The root of the subtree has changed from a to b.
a and b have moved to the “left”.
The two nodes swap colors so that the new root becomes the old root’s color, and the old root becomes the new root’s color.
The reorganized subtree still satisfies the binary search property.

We also have the color flip operation:

Task 1: Color Flip

Have you read this section yet? If you haven’t done so, please do before you start implementing this homework.

Before starting, make sure to read through the entire class, RedBlackTree.java, especially the provided nested node class. Make sure to also read the comments for each method!

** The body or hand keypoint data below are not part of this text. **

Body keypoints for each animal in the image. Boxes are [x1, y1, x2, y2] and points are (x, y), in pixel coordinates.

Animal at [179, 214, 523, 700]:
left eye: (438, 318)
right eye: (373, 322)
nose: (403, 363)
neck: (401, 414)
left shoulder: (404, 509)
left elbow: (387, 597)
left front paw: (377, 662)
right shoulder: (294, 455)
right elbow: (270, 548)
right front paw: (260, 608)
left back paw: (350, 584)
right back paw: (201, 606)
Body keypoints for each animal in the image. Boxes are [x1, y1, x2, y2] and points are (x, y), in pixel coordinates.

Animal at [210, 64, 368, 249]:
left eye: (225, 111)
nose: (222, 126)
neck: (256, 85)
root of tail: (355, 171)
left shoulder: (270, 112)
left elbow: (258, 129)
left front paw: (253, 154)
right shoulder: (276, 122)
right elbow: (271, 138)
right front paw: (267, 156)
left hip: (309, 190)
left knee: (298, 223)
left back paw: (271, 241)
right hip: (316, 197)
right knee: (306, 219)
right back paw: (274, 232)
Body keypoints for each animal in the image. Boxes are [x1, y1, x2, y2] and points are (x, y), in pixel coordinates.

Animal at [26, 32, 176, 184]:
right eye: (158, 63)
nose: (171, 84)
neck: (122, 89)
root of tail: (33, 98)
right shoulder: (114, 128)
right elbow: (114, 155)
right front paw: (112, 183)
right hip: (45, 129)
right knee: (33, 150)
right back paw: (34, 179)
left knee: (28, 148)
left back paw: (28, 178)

Let’s first consider the color flip operation that is essential to LLRB tree implementation. Given a node, this operation simply flips its color with its children’s colors.

Implement the flipColors method in RedBlackTree.java.

Task 2: Rotations

We have seen that we can rotate the tree to balance it without violating the binary search tree invariants. Now, we’ll implement it ourselves!

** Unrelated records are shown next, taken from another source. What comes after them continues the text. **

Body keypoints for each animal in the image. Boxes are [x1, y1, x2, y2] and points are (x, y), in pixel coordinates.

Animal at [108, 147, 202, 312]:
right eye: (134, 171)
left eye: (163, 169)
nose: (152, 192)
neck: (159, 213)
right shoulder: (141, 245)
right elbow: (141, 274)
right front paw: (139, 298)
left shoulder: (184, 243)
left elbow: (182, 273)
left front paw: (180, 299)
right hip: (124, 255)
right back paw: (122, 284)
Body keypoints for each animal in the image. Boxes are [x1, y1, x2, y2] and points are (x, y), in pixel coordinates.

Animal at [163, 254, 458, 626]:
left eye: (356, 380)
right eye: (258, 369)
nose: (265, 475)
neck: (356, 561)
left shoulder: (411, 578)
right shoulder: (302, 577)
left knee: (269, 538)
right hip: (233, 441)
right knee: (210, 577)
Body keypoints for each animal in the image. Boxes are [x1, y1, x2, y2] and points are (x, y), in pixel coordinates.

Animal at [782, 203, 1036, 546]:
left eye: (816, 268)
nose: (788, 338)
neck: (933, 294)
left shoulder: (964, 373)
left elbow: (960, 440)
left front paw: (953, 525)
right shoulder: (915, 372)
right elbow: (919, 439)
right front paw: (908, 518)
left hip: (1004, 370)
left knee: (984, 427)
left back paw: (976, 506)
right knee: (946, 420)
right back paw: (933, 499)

For your implementation, make sure to swap the colors of the old root and the new root!

Hint: The two operations are symmetric. Should the code significantly differ? If you find yourself stuck, take a look at the examples that are shown above!

In RedBlackTree.java, implement rotateRight and rotateLeft.

Task 3: `insert`

We will now implement insert in RedBlackTree.java. We have provided you with some of the logic structure with comments. The first part of insert should handle normal binary search tree insertion. You’ll then want to handle the different cases that causes one of the operations (rotateLeft, rotateRight, colorFlip) to occur. Make sure you follow the steps from all the cases very carefully!

Make sure to use the methods you’ve already implemented (rotateRight, rotateLeft, flipColors) to simplify the code writing.

The helper method isRed has already been provided to you in the skeleton code so make sure to use it!

Implement the insert method in RedBlackTree.java.

Submission

Graded files that you need to modify:

RedBlackTree.java

You must follow the style guide for RedBlackTree.java. You can check style yourself in IntelliJ as many times as you want.

Follow the Assignment Workflow Guide to submit. You can submit as many times as you want. The score you see on Gradescope is your final score for this homework.